Some reinforced doors serve as fire doors to prevent or inhibit the spread of fire.
Video Door security
Security tools
Alarm
Alarm - designed to warn of robberies.
Lock
- Smart keys can be used to restrict door access only to people with electronic key fob or Near field communications devices, such as smartphones. This device is popular with land owners, who can enable and disable digital access without physically sending key messages. Locks can log the time of entry, and can trigger an alarm if it is hit during an attempt.
- Deadbolts - many manufacturers make deadbolts resistant to collision failures, picking and locking collisions. However, most deadbolts are not very safe. Consumer Reports Magazine Testing shows that many manufacturers make broken deadbolts and if not fail when style is applied to the door.
Reinforcement
- Strike plate strikes may involve strengthening the attack plate and/or door frames, to prevent the attack plate from being hit by the frame.
- Door reinforcements - various products are created to prevent delamination and/or door separation. The sheet steel plate can be placed behind or under the latch and wrap around the edge of the door to prevent the breaking of the door around the latch. Heavy duty products that place plates on either side of the door tied with screws or bolts can be used to prevent delamination.
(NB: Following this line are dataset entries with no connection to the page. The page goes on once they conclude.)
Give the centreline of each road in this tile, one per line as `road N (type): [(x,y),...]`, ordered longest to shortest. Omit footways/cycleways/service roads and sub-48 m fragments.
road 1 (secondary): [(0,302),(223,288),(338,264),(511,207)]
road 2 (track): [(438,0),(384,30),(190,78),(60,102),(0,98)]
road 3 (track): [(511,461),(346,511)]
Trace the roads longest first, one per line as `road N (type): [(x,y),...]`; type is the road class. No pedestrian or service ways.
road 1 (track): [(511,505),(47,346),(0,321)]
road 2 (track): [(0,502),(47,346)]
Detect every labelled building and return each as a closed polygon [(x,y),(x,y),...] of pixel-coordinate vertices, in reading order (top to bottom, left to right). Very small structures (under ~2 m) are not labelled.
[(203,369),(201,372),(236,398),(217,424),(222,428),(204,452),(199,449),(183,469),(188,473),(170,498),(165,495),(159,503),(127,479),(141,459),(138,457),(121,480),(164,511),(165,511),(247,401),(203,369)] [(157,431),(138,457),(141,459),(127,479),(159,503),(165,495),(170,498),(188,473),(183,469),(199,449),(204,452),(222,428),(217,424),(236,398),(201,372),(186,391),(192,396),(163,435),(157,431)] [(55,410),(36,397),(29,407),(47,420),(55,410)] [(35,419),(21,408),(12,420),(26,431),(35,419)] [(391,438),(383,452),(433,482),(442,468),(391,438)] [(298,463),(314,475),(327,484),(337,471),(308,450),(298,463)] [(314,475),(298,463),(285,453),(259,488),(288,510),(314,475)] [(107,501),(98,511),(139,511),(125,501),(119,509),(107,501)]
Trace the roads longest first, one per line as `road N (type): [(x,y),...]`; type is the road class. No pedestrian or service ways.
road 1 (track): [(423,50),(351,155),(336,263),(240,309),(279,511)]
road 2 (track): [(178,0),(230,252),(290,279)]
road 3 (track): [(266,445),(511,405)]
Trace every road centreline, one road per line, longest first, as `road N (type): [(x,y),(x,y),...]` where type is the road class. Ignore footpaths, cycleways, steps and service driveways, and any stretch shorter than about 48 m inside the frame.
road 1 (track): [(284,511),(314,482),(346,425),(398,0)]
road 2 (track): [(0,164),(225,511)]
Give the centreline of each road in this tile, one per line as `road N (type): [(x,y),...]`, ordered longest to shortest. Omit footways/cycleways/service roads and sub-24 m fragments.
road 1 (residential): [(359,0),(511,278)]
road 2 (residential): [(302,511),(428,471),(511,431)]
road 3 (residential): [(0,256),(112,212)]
- The door chain - allows the door to open slightly to look out while still being locked.
- Secondary, internal keys - slip bolts, hooks and special hooks, inserted metal beams or metal bars.
- Hinge screws - longer or special screws that prevent the door from being pulled away after removing the hinge pins. Often the hinge pin itself is tightened, from inside when the door is open, to the hinge to prevent the hinge pin picking without opening the door first.
Other methods
- Thief CD or MP3 Marauder - The sound of home occupancy is recorded on CD. CDs are played when homeowners are away, to mimic home occupancy activities.
- Door viewers - small fish eye lenses that allow residents to look out without opening the door.
- Door windows - there are three common methods for adding security to windows on or next to the door: security bars and grates, security films (coatings applied to glass in windows to strengthen them), or damaged windows (plexiglas, lexan, and other glass substitutes).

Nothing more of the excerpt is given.